§ **Data excerpts**
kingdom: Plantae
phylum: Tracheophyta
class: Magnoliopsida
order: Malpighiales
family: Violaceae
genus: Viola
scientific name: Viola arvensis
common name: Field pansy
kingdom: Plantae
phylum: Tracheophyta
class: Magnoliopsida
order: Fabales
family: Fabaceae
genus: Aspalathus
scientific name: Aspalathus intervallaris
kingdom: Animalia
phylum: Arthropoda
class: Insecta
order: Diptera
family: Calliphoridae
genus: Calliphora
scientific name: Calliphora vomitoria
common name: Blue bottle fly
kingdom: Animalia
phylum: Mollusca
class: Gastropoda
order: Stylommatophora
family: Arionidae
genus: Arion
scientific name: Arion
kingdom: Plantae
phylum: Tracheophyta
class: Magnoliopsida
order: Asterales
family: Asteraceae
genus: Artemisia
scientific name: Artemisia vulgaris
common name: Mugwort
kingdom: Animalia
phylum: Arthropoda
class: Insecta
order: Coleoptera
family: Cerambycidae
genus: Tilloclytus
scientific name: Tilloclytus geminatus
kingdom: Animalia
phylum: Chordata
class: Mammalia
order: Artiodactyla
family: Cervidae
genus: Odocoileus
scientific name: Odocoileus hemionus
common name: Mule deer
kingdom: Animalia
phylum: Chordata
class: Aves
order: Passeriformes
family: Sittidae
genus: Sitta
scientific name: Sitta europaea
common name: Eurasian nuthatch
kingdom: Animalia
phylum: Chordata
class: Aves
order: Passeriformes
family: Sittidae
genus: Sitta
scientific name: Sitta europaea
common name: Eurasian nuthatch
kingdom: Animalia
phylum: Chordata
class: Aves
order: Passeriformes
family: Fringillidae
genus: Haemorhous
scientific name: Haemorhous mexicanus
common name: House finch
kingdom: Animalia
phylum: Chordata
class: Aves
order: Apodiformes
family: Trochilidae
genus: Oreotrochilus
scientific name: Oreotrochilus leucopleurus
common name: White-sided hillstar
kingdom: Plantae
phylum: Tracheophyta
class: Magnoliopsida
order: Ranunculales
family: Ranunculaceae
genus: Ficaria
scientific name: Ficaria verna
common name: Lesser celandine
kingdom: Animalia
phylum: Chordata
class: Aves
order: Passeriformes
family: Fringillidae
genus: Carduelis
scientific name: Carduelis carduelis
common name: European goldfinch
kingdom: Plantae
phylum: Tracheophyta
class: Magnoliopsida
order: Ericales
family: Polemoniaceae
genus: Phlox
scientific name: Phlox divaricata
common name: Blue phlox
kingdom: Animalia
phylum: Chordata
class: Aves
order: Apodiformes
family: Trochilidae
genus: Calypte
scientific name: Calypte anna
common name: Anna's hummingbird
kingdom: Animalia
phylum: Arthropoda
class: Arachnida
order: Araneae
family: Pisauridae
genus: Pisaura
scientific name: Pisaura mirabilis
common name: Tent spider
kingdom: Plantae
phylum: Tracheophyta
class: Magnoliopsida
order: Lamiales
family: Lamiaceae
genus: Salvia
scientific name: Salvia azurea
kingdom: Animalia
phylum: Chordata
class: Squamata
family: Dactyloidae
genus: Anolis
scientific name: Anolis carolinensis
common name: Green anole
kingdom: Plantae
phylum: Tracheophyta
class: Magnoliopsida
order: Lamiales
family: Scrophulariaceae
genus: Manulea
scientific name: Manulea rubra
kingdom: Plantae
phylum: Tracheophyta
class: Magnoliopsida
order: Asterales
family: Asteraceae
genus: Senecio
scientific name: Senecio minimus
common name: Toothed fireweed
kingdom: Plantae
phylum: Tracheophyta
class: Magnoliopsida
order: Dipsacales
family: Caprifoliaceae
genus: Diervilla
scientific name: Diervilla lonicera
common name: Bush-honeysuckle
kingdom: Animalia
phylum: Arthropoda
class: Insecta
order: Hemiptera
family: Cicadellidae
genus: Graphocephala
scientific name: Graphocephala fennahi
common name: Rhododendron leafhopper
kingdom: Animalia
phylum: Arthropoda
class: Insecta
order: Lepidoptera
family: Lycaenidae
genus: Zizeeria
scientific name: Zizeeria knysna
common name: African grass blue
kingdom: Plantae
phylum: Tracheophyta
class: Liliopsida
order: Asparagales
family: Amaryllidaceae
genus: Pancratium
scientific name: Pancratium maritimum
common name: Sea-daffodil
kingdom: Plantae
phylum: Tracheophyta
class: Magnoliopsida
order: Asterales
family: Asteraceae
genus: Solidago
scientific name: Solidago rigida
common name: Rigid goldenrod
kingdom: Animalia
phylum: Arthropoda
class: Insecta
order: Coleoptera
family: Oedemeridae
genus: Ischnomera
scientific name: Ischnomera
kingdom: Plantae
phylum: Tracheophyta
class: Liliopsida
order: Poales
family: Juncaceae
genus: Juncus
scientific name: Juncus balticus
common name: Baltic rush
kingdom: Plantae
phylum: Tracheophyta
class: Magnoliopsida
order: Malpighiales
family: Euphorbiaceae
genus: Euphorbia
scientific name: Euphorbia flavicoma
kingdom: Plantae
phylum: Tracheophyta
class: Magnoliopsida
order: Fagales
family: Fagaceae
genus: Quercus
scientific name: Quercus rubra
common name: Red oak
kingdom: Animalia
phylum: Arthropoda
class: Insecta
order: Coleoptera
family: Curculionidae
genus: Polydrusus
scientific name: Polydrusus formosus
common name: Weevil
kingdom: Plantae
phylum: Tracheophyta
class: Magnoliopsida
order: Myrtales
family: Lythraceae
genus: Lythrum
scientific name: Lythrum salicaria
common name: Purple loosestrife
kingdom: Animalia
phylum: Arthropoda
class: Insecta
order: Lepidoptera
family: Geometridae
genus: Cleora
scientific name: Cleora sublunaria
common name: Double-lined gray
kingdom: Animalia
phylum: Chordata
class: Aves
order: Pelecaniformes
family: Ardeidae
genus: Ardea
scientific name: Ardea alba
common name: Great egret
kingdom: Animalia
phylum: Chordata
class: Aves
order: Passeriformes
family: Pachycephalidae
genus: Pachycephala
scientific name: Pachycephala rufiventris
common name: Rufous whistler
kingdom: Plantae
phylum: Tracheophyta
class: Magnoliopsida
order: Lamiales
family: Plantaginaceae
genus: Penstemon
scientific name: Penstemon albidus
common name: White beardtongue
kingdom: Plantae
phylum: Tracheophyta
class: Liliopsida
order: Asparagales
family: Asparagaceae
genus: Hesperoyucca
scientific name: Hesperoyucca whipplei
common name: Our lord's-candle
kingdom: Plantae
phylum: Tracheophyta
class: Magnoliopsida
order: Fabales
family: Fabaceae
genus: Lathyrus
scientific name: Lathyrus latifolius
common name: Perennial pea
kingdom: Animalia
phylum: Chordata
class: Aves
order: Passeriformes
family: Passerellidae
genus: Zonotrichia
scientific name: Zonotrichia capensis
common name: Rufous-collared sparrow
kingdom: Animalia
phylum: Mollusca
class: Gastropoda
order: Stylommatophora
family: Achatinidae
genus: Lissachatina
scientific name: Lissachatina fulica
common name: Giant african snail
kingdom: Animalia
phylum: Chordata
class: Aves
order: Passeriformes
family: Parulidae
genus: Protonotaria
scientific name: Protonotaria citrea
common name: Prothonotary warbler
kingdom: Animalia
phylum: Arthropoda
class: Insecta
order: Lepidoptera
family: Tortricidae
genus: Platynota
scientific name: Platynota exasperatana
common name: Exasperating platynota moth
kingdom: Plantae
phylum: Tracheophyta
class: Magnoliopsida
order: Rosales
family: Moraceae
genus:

§ **Exercise**
Update the data by replacing every instance of "scientific name" with "binomial name", keeping everything else unchanged.

§ **Response to this task**
kingdom: Plantae
phylum: Tracheophyta
class: Magnoliopsida
order: Malpighiales
family: Violaceae
genus: Viola
binomial name: Viola arvensis
common name: Field pansy
kingdom: Plantae
phylum: Tracheophyta
class: Magnoliopsida
order: Fabales
family: Fabaceae
genus: Aspalathus
binomial name: Aspalathus intervallaris
kingdom: Animalia
phylum: Arthropoda
class: Insecta
order: Diptera
family: Calliphoridae
genus: Calliphora
binomial name: Calliphora vomitoria
common name: Blue bottle fly
kingdom: Animalia
phylum: Mollusca
class: Gastropoda
order: Stylommatophora
family: Arionidae
genus: Arion
binomial name: Arion
kingdom: Plantae
phylum: Tracheophyta
class: Magnoliopsida
order: Asterales
family: Asteraceae
genus: Artemisia
binomial name: Artemisia vulgaris
common name: Mugwort
kingdom: Animalia
phylum: Arthropoda
class: Insecta
order: Coleoptera
family: Cerambycidae
genus: Tilloclytus
binomial name: Tilloclytus geminatus
kingdom: Animalia
phylum: Chordata
class: Mammalia
order: Artiodactyla
family: Cervidae
genus: Odocoileus
binomial name: Odocoileus hemionus
common name: Mule deer
kingdom: Animalia
phylum: Chordata
class: Aves
order: Passeriformes
family: Sittidae
genus: Sitta
binomial name: Sitta europaea
common name: Eurasian nuthatch
kingdom: Animalia
phylum: Chordata
class: Aves
order: Passeriformes
family: Sittidae
genus: Sitta
binomial name: Sitta europaea
common name: Eurasian nuthatch
kingdom: Animalia
phylum: Chordata
class: Aves
order: Passeriformes
family: Fringillidae
genus: Haemorhous
binomial name: Haemorhous mexicanus
common name: House finch
kingdom: Animalia
phylum: Chordata
class: Aves
order: Apodiformes
family: Trochilidae
genus: Oreotrochilus
binomial name: Oreotrochilus leucopleurus
common name: White-sided hillstar
kingdom: Plantae
phylum: Tracheophyta
class: Magnoliopsida
order: Ranunculales
family: Ranunculaceae
genus: Ficaria
binomial name: Ficaria verna
common name: Lesser celandine
kingdom: Animalia
phylum: Chordata
class: Aves
order: Passeriformes
family: Fringillidae
genus: Carduelis
binomial name: Carduelis carduelis
common name: European goldfinch
kingdom: Plantae
phylum: Tracheophyta
class: Magnoliopsida
order: Ericales
family: Polemoniaceae
genus: Phlox
binomial name: Phlox divaricata
common name: Blue phlox
kingdom: Animalia
phylum: Chordata
class: Aves
order: Apodiformes
family: Trochilidae
genus: Calypte
binomial name: Calypte anna
common name: Anna's hummingbird
kingdom: Animalia
phylum: Arthropoda
class: Arachnida
order: Araneae
family: Pisauridae
genus: Pisaura
binomial name: Pisaura mirabilis
common name: Tent spider
kingdom: Plantae
phylum: Tracheophyta
class: Magnoliopsida
order: Lamiales
family: Lamiaceae
genus: Salvia
binomial name: Salvia azurea
kingdom: Animalia
phylum: Chordata
class: Squamata
family: Dactyloidae
genus: Anolis
binomial name: Anolis carolinensis
common name: Green anole
kingdom: Plantae
phylum: Tracheophyta
class: Magnoliopsida
order: Lamiales
family: Scrophulariaceae
genus: Manulea
binomial name: Manulea rubra
kingdom: Plantae
phylum: Tracheophyta
class: Magnoliopsida
order: Asterales
family: Asteraceae
genus: Senecio
binomial name: Senecio minimus
common name: Toothed fireweed
kingdom: Plantae
phylum: Tracheophyta
class: Magnoliopsida
order: Dipsacales
family: Caprifoliaceae
genus: Diervilla
binomial name: Diervilla lonicera
common name: Bush-honeysuckle
kingdom: Animalia
phylum: Arthropoda
class: Insecta
order: Hemiptera
family: Cicadellidae
genus: Graphocephala
binomial name: Graphocephala fennahi
common name: Rhododendron leafhopper
kingdom: Animalia
phylum: Arthropoda
class: Insecta
order: Lepidoptera
family: Lycaenidae
genus: Zizeeria
binomial name: Zizeeria knysna
common name: African grass blue
kingdom: Plantae
phylum: Tracheophyta
class: Liliopsida
order: Asparagales
family: Amaryllidaceae
genus: Pancratium
binomial name: Pancratium maritimum
common name: Sea-daffodil
kingdom: Plantae
phylum: Tracheophyta
class: Magnoliopsida
order: Asterales
family: Asteraceae
genus: Solidago
binomial name: Solidago rigida
common name: Rigid goldenrod
kingdom: Animalia
phylum: Arthropoda
class: Insecta
order: Coleoptera
family: Oedemeridae
genus: Ischnomera
binomial name: Ischnomera
kingdom: Plantae
phylum: Tracheophyta
class: Liliopsida
order: Poales
family: Juncaceae
genus: Juncus
binomial name: Juncus balticus
common name: Baltic rush
kingdom: Plantae
phylum: Tracheophyta
class: Magnoliopsida
order: Malpighiales
family: Euphorbiaceae
genus: Euphorbia
binomial name: Euphorbia flavicoma
kingdom: Plantae
phylum: Tracheophyta
class: Magnoliopsida
order: Fagales
family: Fagaceae
genus: Quercus
binomial name: Quercus rubra
common name: Red oak
kingdom: Animalia
phylum: Arthropoda
class: Insecta
order: Coleoptera
family: Curculionidae
genus: Polydrusus
binomial name: Polydrusus formosus
common name: Weevil
kingdom: Plantae
phylum: Tracheophyta
class: Magnoliopsida
order: Myrtales
family: Lythraceae
genus: Lythrum
binomial name: Lythrum salicaria
common name: Purple loosestrife
kingdom: Animalia
phylum: Arthropoda
class: Insecta
order: Lepidoptera
family: Geometridae
genus: Cleora
binomial name: Cleora sublunaria
common name: Double-lined gray
kingdom: Animalia
phylum: Chordata
class: Aves
order: Pelecaniformes
family: Ardeidae
genus: Ardea
binomial name: Ardea alba
common name: Great egret
kingdom: Animalia
phylum: Chordata
class: Aves
order: Passeriformes
family: Pachycephalidae
genus: Pachycephala
binomial name: Pachycephala rufiventris
common name: Rufous whistler
kingdom: Plantae
phylum: Tracheophyta
class: Magnoliopsida
order: Lamiales
family: Plantaginaceae
genus: Penstemon
binomial name: Penstemon albidus
common name: White beardtongue
kingdom: Plantae
phylum: Tracheophyta
class: Liliopsida
order: Asparagales
family: Asparagaceae
genus: Hesperoyucca
binomial name: Hesperoyucca whipplei
common name: Our lord's-candle
kingdom: Plantae
phylum: Tracheophyta
class: Magnoliopsida
order: Fabales
family: Fabaceae
genus: Lathyrus
binomial name: Lathyrus latifolius
common name: Perennial pea
kingdom: Animalia
phylum: Chordata
class: Aves
order: Passeriformes
family: Passerellidae
genus: Zonotrichia
binomial name: Zonotrichia capensis
common name: Rufous-collared sparrow
kingdom: Animalia
phylum: Mollusca
class: Gastropoda
order: Stylommatophora
family: Achatinidae
genus: Lissachatina
binomial name: Lissachatina fulica
common name: Giant african snail
kingdom: Animalia
phylum: Chordata
class: Aves
order: Passeriformes
family: Parulidae
genus: Protonotaria
binomial name: Protonotaria citrea
common name: Prothonotary warbler
kingdom: Animalia
phylum: Arthropoda
class: Insecta
order: Lepidoptera
family: Tortricidae
genus: Platynota
binomial name: Platynota exasperatana
common name: Exasperating platynota moth
kingdom: Plantae
phylum: Tracheophyta
class: Magnoliopsida
order: Rosales
family: Moraceae
genus:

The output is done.